- _Task directions_
Which lines of the entries hold the string "Remix"? Copy each one.
"""
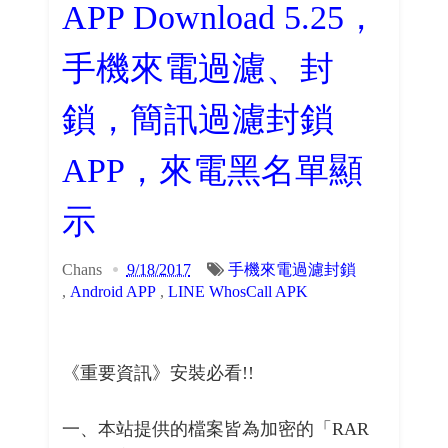
APP Download 5.25，
手機來電過濾、封
鎖，簡訊過濾封鎖
APP，來電黑名單顯
示
Chans
9/18/2017
手機來電過濾封鎖
,
Android APP
,
LINE WhosCall APK
《重要資訊》安裝必看!!
一、本站提供的檔案皆為加密的「RAR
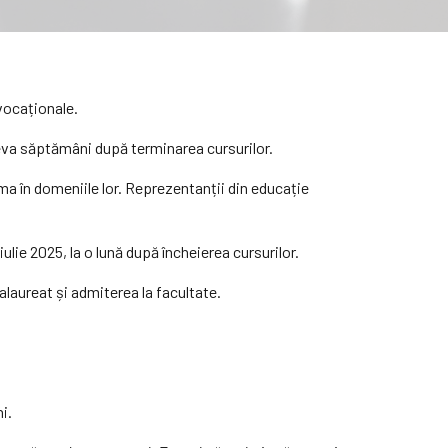
 vocaționale.
teva săptămâni după terminarea cursurilor.
rma în domeniile lor. Reprezentanții din educație
lie 2025, la o lună după încheierea cursurilor.
laureat și admiterea la facultate.
i.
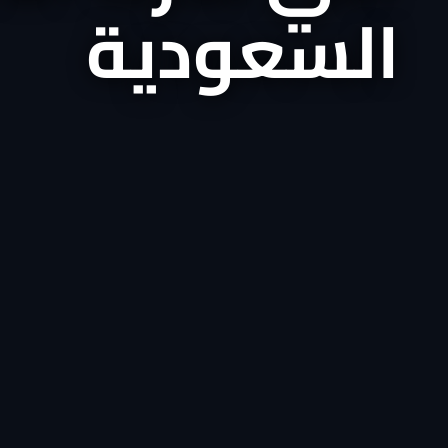
السعودية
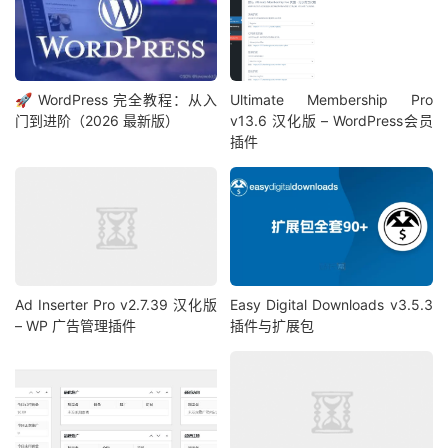
🚀 WordPress 完全教程：从入
Ultimate Membership Pro
门到进阶（2026 最新版）
v13.6 汉化版 – WordPress会员
插件
Ad Inserter Pro v2.7.39 汉化版
Easy Digital Downloads v3.5.3
– WP 广告管理插件
插件与扩展包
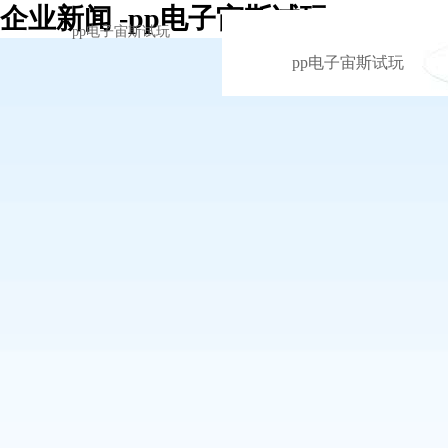
企业新闻 -pp电子宙斯试玩
pp电子宙斯试玩
pp电子宙斯试玩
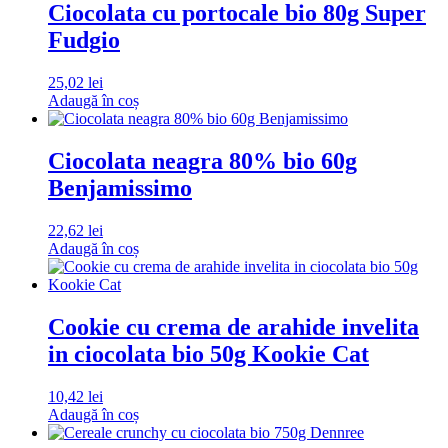
Ciocolata cu portocale bio 80g Super
Fudgio
25,02
lei
Adaugă în coș
Ciocolata neagra 80% bio 60g
Benjamissimo
22,62
lei
Adaugă în coș
Cookie cu crema de arahide invelita
in ciocolata bio 50g Kookie Cat
10,42
lei
Adaugă în coș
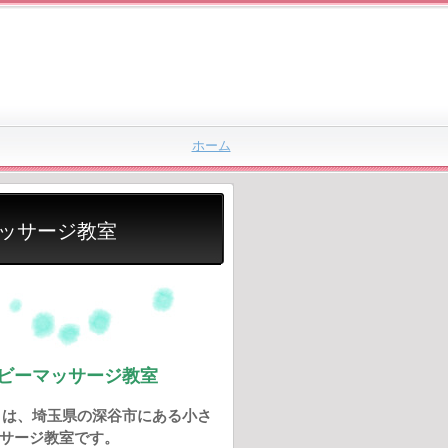
ホーム
ーマッサージ教室
ビーマッサージ教室
nket は、埼玉県の深谷市にある小さ
サージ教室です。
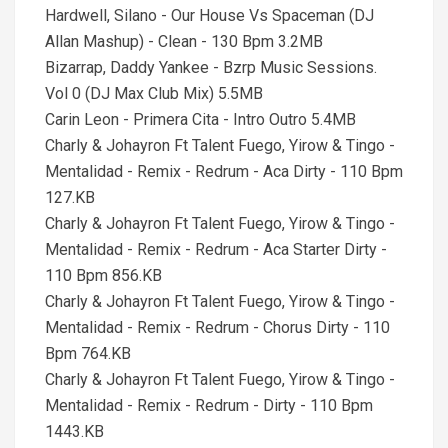
Hardwell, Silano - Our House Vs Spaceman (DJ
Allan Mashup) - Clean - 130 Bpm 3.2MB
Bizarrap, Daddy Yankee - Bzrp Music Sessions.
Vol 0 (DJ Max Club Mix) 5.5MB
Carin Leon - Primera Cita - Intro Outro 5.4MB
Charly & Johayron Ft Talent Fuego, Yirow & Tingo -
Mentalidad - Remix - Redrum - Aca Dirty - 110 Bpm
127.KB
Charly & Johayron Ft Talent Fuego, Yirow & Tingo -
Mentalidad - Remix - Redrum - Aca Starter Dirty -
110 Bpm 856.KB
Charly & Johayron Ft Talent Fuego, Yirow & Tingo -
Mentalidad - Remix - Redrum - Chorus Dirty - 110
Bpm 764.KB
Charly & Johayron Ft Talent Fuego, Yirow & Tingo -
Mentalidad - Remix - Redrum - Dirty - 110 Bpm
1443.KB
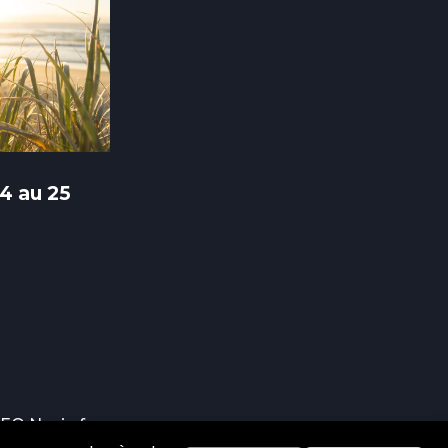
4 au 25
EO Navio.fr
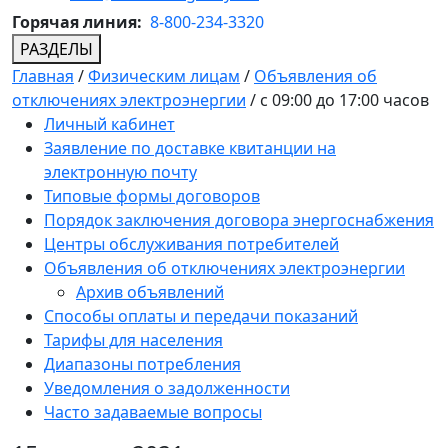
Горячая линия:
8-800-234-3320
РАЗДЕЛЫ
Главная
/
Физическим лицам
/
Объявления об
отключениях электроэнергии
/
с 09:00 до 17:00 часов
Личный кабинет
Заявление по доставке квитанции на
электронную почту
Типовые формы договоров
Порядок заключения договора энергоснабжения
Центры обслуживания потребителей
Объявления об отключениях электроэнергии
Архив объявлений
Способы оплаты и передачи показаний
Тарифы для населения
Диапазоны потребления
Уведомления о задолженности
Часто задаваемые вопросы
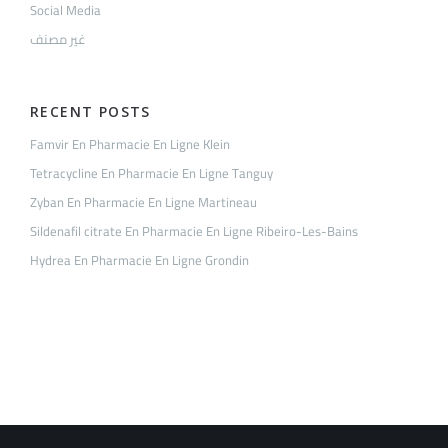
Social Media
غير مصنف
RECENT POSTS
Famvir En Pharmacie En Ligne Klein
Tetracycline En Pharmacie En Ligne Tanguy
Zyban En Pharmacie En Ligne Martineau
Sildenafil citrate En Pharmacie En Ligne Ribeiro-Les-Bains
Hydrea En Pharmacie En Ligne Grondin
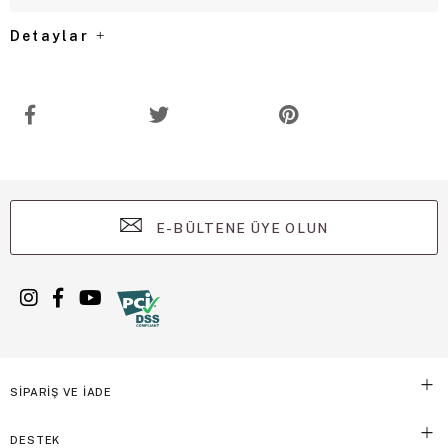
Detaylar
E-BÜLTENE ÜYE OLUN
SİPARİŞ VE İADE
DESTEK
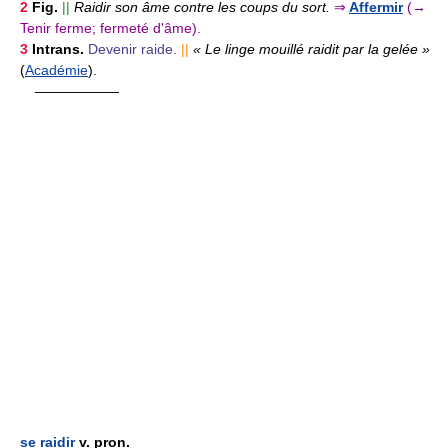
2
Fig.
||
Raidir son âme contre les coups du sort.
⇒
Affermir
(→
Tenir ferme; fermeté d'âme).
3
Intrans.
Devenir raide.
||
« Le linge mouillé raidit par la gelée »
(
Académie
).
——————
se raidir
v. pron.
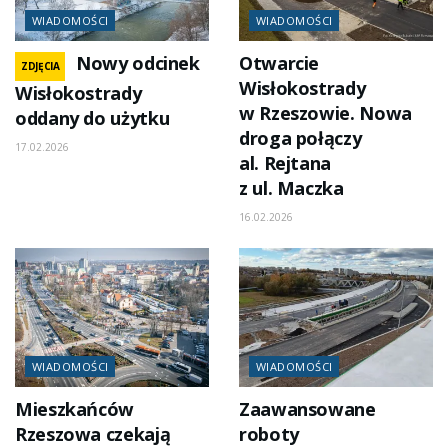
WIADOMOŚCI
WIADOMOŚCI
Nowy odcinek
Otwarcie
ZDJĘCIA
Wisłokostrady
Wisłokostrady
w Rzeszowie. Nowa
oddany do użytku
droga połączy
17.02.2026
al. Rejtana
z ul. Maczka
16.02.2026
WIADOMOŚCI
WIADOMOŚCI
Mieszkańców
Zaawansowane
Rzeszowa czekają
roboty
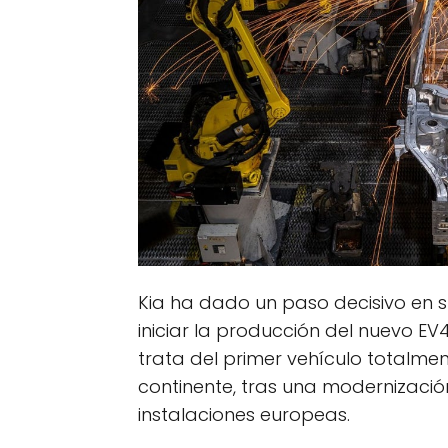
Kia ha dado un paso decisivo en su
iniciar la producción del nuevo EV4
trata del primer vehículo totalmen
continente, tras una modernización
instalaciones europeas.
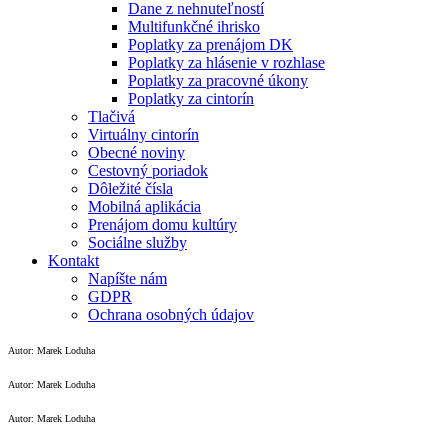
Dane z nehnuteľností
Multifunkčné ihrisko
Poplatky za prenájom DK
Poplatky za hlásenie v rozhlase
Poplatky za pracovné úkony
Poplatky za cintorín
Tlačivá
Virtuálny cintorín
Obecné noviny
Cestovný poriadok
Dôležité čísla
Mobilná aplikácia
Prenájom domu kultúry
Sociálne služby
Kontakt
Napíšte nám
GDPR
Ochrana osobných údajov
Autor: Marek Loduha
Autor: Marek Loduha
Autor: Marek Loduha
"""
- _Answer for the task_
Mentalidad - Remix - Redrum - Aca Dirty - 110 Bpm
Mentalidad - Remix - Redrum - Aca Starter Dirty -
Mentalidad - Remix - Redrum - Chorus Dirty - 110
Mentalidad - Remix - Redrum - Dirty - 110 Bpm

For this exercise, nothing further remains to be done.